The pandemic is going to bring flare-ups and flashpoints, and some of them will be easier to see than others, but, as others have said, nobody is to blame for this. Catching the virus is not something wrong or in itself a breach of the regulations. It is not a question of blame, but there is a question of responsibility and where the duty of care lies, and that is what I want to look at in my short contribution.

That is particularly important, in Glasgow North, for people who are in the creative sector and who are self-employed. They are literally the heart and soul of our city. Creativity means so many different things: it is the musicians, the artists, the sound and light engineers who support them, the pop-up shops, the artisan producers, the wedding dress makers, and the event organisers and co-ordinators. These are individual self-employed self-starters, and they have been left behind by this Government. I thought the Tories were supposed to celebrate and support entrepreneurs, and instead they find themselves excluded, but it does not have to be that way.

This comes back to the question of responsibility, and that was the point I was making to the Prime Minister last Wednesday. The costs and the consequences of covid are unavoidable. Somebody has to meet them, and that somebody has to be and can only be the state—the Government. The Government have already had to borrow an unimaginable amount of money. Governments around the world have had to do that, and an independent Scotland would be able to do that.

The question is how the money is used to the best effect. The Government can either pay through job retention schemes, through income guarantees and through investment in preventive healthcare and support for people’s mental wellbeing, or they can pay through long-term mass unemployment and through the social security system, with the costs that come with that—from the health service to social work, the police and all the rest. That is why we have to see this moment as a chance to do things differently and to set a different path, whether that is a universal basic income in whatever shape or form it might take, or prioritising green, sustainable alternatives to working practices, transport and service delivery.

However, the Government’s vision seems to be a return to the rat race and a return to trickle-down economics—that we will know we have beaten the virus when things go back to the way they were before.

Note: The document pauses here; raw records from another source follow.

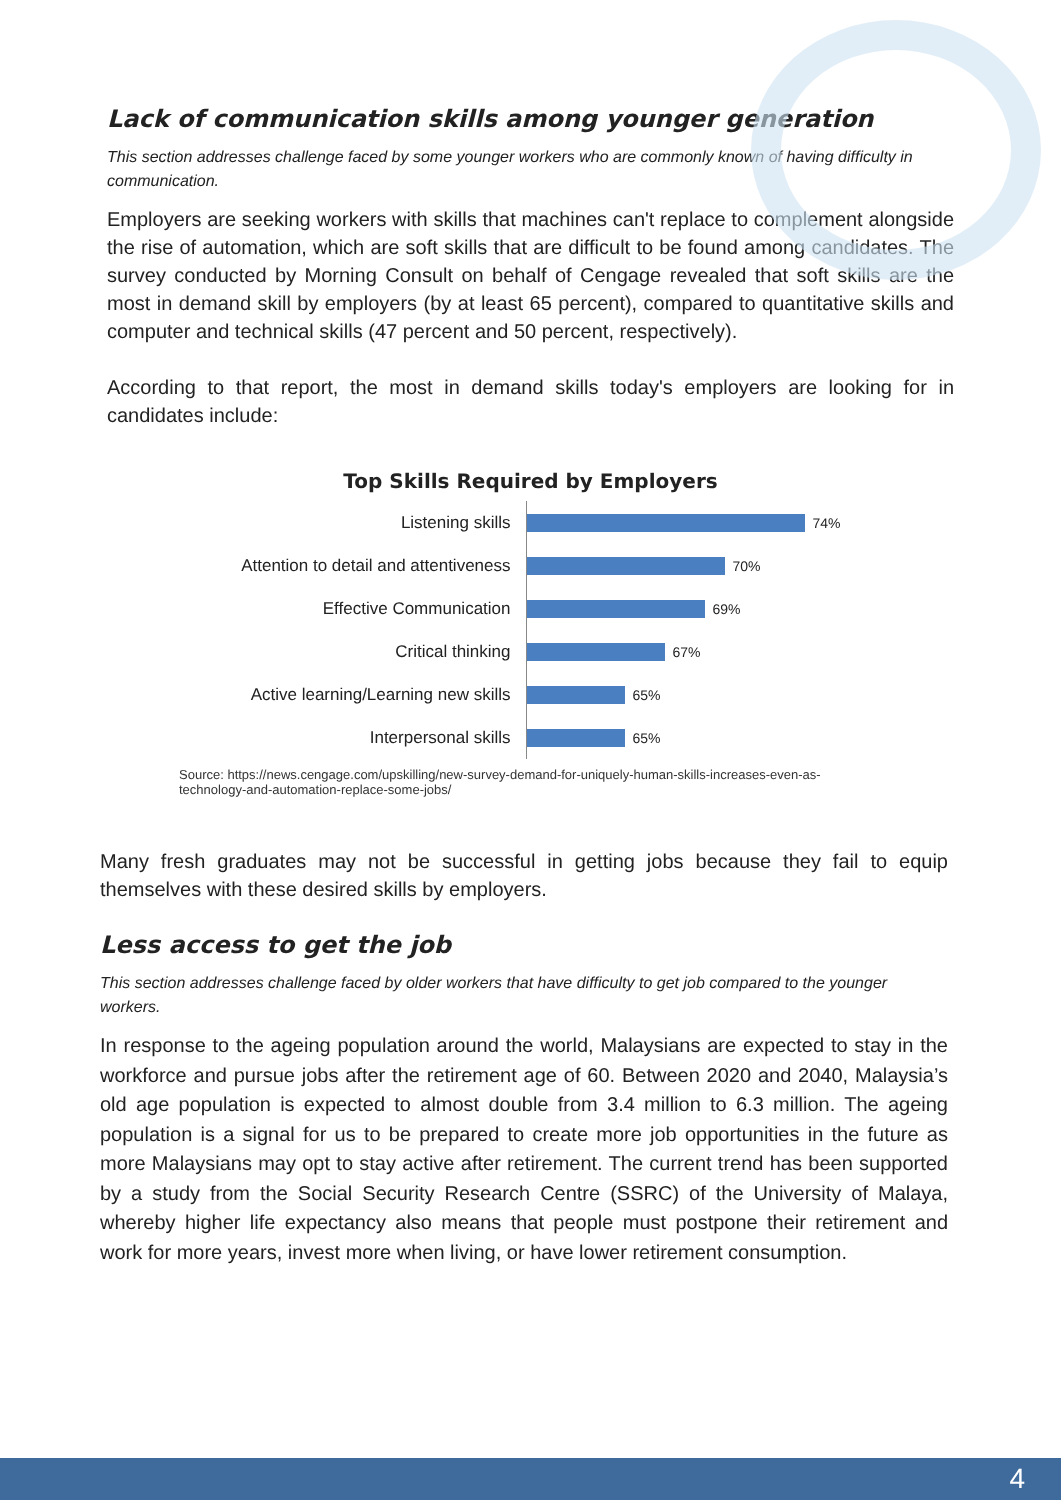Lack of communication skills among younger generation
This section addresses challenge faced by some younger workers who are commonly known of having difficulty in communication.
Employers are seeking workers with skills that machines can't replace to complement alongside the rise of automation, which are soft skills that are difficult to be found among candidates. The survey conducted by Morning Consult on behalf of Cengage revealed that soft skills are the most in demand skill by employers (by at least 65 percent), compared to quantitative skills and computer and technical skills (47 percent and 50 percent, respectively).
According to that report, the most in demand skills today's employers are looking for in candidates include:
Top Skills Required by Employers
Listening skills
74%
Attention to detail and attentiveness
70%
Effective Communication
69%
Critical thinking
67%
Active learning/Learning new skills
65%
Interpersonal skills
65%
Source: https://news.cengage.com/upskilling/new-survey-demand-for-uniquely-human-skills-increases-even-as-technology-and-automation-replace-some-jobs/
Many fresh graduates may not be successful in getting jobs because they fail to equip themselves with these desired skills by employers.
Less access to get the job
This section addresses challenge faced by older workers that have difficulty to get job compared to the younger workers.
In response to the ageing population around the world, Malaysians are expected to stay in the workforce and pursue jobs after the retirement age of 60. Between 2020 and 2040, Malaysia’s old age population is expected to almost double from 3.4 million to 6.3 million. The ageing population is a signal for us to be prepared to create more job opportunities in the future as more Malaysians may opt to stay active after retirement. The current trend has been supported by a study from the Social Security Research Centre (SSRC) of the University of Malaya, whereby higher life expectancy also means that people must postpone their retirement and work for more years, invest more when living, or have lower retirement consumption.
4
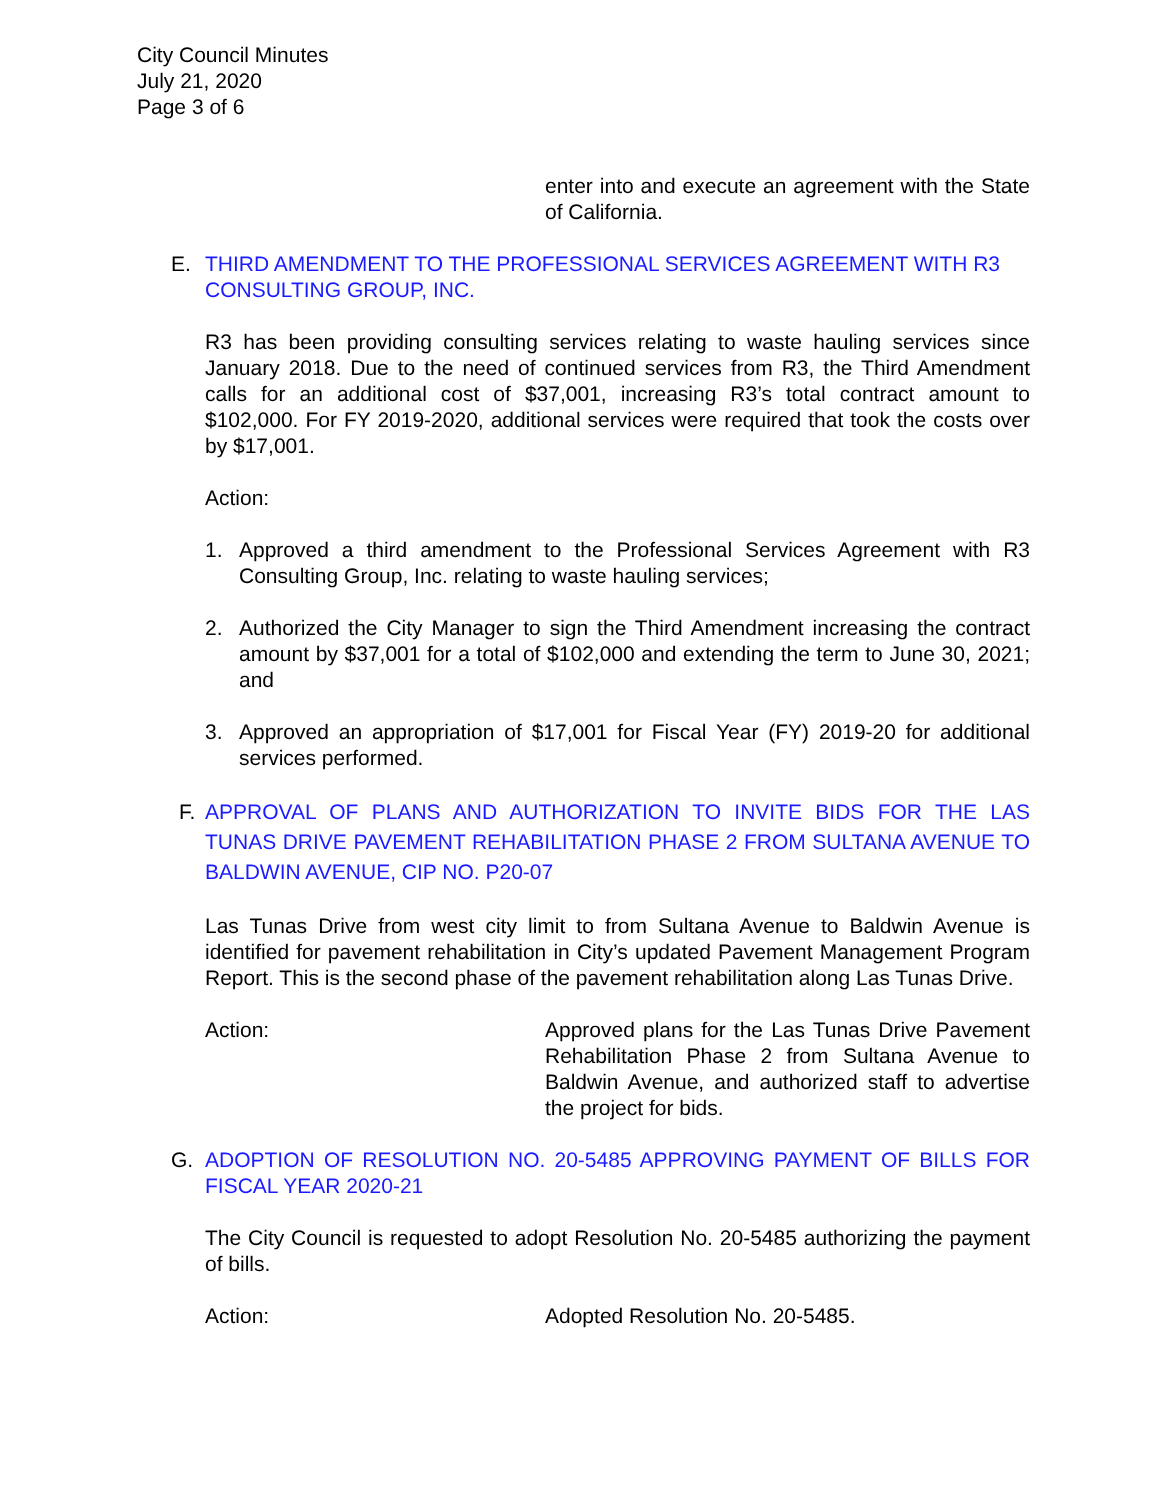City Council Minutes
July 21, 2020
Page 3 of 6
enter into and execute an agreement with the State of California.
E. THIRD AMENDMENT TO THE PROFESSIONAL SERVICES AGREEMENT WITH R3 CONSULTING GROUP, INC.
R3 has been providing consulting services relating to waste hauling services since January 2018. Due to the need of continued services from R3, the Third Amendment calls for an additional cost of $37,001, increasing R3’s total contract amount to $102,000. For FY 2019-2020, additional services were required that took the costs over by $17,001.
Action:
1. Approved a third amendment to the Professional Services Agreement with R3 Consulting Group, Inc. relating to waste hauling services;
2. Authorized the City Manager to sign the Third Amendment increasing the contract amount by $37,001 for a total of $102,000 and extending the term to June 30, 2021; and
3. Approved an appropriation of $17,001 for Fiscal Year (FY) 2019-20 for additional services performed.
F. APPROVAL OF PLANS AND AUTHORIZATION TO INVITE BIDS FOR THE LAS TUNAS DRIVE PAVEMENT REHABILITATION PHASE 2 FROM SULTANA AVENUE TO BALDWIN AVENUE, CIP NO. P20-07
Las Tunas Drive from west city limit to from Sultana Avenue to Baldwin Avenue is identified for pavement rehabilitation in City’s updated Pavement Management Program Report. This is the second phase of the pavement rehabilitation along Las Tunas Drive.
Action: Approved plans for the Las Tunas Drive Pavement Rehabilitation Phase 2 from Sultana Avenue to Baldwin Avenue, and authorized staff to advertise the project for bids.
G. ADOPTION OF RESOLUTION NO. 20-5485 APPROVING PAYMENT OF BILLS FOR FISCAL YEAR 2020-21
The City Council is requested to adopt Resolution No. 20-5485 authorizing the payment of bills.
Action: Adopted Resolution No. 20-5485.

They already want to take us back to some notion of empire with their Brexit obsession, and now they are harking back to the days of Thatcher, where mass unemployment is fine so long as some people get to be filthy rich. They should not think that we are not wise to the idea that the disaster of a no-deal Brexit can be hidden behind the economic difficulties caused by the pandemic. That might suit some of the Tories, but it is not what people in Glasgow North want to see. They and we in the SNP want “Build back better” to be not just a slogan, but a genuine direction of travel.

In reality, we cannot go back and we will not go back. There is not going to be a light-bulb moment, even in this Chamber, when suddenly we stop washing our hands, keeping our distance and wearing masks, and we all just pile back into offices instead of working from home. We are moving to a new kind of normal and to a different way of how society and the economy will work in future. If that direction does not come from Westminster, then people in Scotland will seek it and find it elsewhere. The virus will not be defeated by grandiose rhetoric about moonshots and world-leading apps; it will be defeated by everyone working together, by making careful judgments based on the best scientific advice and by admitting—as the Scottish Government and the First Minister have done from the start—that mistakes will be made and learning from them for the future. Ultimately, of course, the future for Scotland will be in Scotland’s hands. It always is.